▸ What to work on
Within the data below, state how many lines contain the string "summary". Provide the number only.

<<<<

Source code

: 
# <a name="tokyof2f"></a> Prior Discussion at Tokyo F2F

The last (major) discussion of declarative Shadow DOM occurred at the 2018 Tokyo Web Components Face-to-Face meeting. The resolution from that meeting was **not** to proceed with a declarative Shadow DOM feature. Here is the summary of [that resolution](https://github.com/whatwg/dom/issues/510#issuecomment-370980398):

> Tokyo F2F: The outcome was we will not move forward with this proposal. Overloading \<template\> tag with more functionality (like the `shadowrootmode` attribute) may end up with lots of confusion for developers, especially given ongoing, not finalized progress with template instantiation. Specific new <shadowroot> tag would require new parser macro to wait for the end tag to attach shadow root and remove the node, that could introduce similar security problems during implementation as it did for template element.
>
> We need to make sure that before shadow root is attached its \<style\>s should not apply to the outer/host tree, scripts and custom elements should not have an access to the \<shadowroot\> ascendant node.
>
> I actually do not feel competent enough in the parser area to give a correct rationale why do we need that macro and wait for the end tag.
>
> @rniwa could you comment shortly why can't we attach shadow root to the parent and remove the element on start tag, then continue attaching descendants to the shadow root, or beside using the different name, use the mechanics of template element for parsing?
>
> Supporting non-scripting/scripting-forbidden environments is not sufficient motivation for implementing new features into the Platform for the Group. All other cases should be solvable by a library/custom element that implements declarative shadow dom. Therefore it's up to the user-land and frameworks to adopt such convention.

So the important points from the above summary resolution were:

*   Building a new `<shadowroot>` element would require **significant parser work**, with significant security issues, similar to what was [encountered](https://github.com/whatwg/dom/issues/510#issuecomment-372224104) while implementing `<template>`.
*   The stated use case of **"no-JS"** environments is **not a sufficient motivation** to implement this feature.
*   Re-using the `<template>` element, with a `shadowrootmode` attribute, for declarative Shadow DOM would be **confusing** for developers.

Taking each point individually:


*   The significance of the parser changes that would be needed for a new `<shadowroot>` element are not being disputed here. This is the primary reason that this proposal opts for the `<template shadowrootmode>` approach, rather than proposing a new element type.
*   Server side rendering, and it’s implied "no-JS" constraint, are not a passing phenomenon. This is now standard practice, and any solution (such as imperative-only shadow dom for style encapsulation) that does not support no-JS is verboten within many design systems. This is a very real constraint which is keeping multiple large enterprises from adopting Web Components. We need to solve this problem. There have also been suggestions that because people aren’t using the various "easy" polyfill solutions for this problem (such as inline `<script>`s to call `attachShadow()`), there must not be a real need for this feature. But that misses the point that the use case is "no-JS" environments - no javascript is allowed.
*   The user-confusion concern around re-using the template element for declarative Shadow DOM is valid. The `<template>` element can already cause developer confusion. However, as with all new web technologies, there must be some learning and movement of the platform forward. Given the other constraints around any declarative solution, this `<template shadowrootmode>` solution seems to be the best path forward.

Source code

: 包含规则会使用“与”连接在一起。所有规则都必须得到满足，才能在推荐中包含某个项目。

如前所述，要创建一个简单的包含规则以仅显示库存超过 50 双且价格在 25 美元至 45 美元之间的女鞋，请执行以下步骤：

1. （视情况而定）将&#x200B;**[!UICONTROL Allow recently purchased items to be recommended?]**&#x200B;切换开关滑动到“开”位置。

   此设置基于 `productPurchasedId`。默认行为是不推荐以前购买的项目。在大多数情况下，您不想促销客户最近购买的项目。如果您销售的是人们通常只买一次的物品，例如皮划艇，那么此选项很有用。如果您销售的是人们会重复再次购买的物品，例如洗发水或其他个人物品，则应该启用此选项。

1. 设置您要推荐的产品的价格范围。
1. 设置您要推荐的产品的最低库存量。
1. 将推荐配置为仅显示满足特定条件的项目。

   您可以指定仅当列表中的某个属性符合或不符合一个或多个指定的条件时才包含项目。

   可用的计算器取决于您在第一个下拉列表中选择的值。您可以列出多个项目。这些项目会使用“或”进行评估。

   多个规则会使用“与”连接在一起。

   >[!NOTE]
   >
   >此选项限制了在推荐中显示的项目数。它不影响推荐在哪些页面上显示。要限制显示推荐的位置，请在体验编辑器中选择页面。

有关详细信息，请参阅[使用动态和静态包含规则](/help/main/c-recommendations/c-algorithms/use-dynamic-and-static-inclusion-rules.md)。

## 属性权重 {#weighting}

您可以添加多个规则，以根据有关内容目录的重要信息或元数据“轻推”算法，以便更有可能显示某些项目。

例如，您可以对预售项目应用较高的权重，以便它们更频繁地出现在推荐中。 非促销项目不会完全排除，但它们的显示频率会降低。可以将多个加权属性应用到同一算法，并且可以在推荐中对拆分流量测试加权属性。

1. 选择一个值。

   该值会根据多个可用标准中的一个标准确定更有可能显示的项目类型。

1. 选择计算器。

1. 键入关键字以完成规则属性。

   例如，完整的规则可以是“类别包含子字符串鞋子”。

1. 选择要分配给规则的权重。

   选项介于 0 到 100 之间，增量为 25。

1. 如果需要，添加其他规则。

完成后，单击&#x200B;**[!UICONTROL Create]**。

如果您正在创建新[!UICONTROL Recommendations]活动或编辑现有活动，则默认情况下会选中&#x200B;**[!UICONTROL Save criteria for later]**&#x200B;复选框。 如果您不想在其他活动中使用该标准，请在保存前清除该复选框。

>>>>

▸ Solution below
2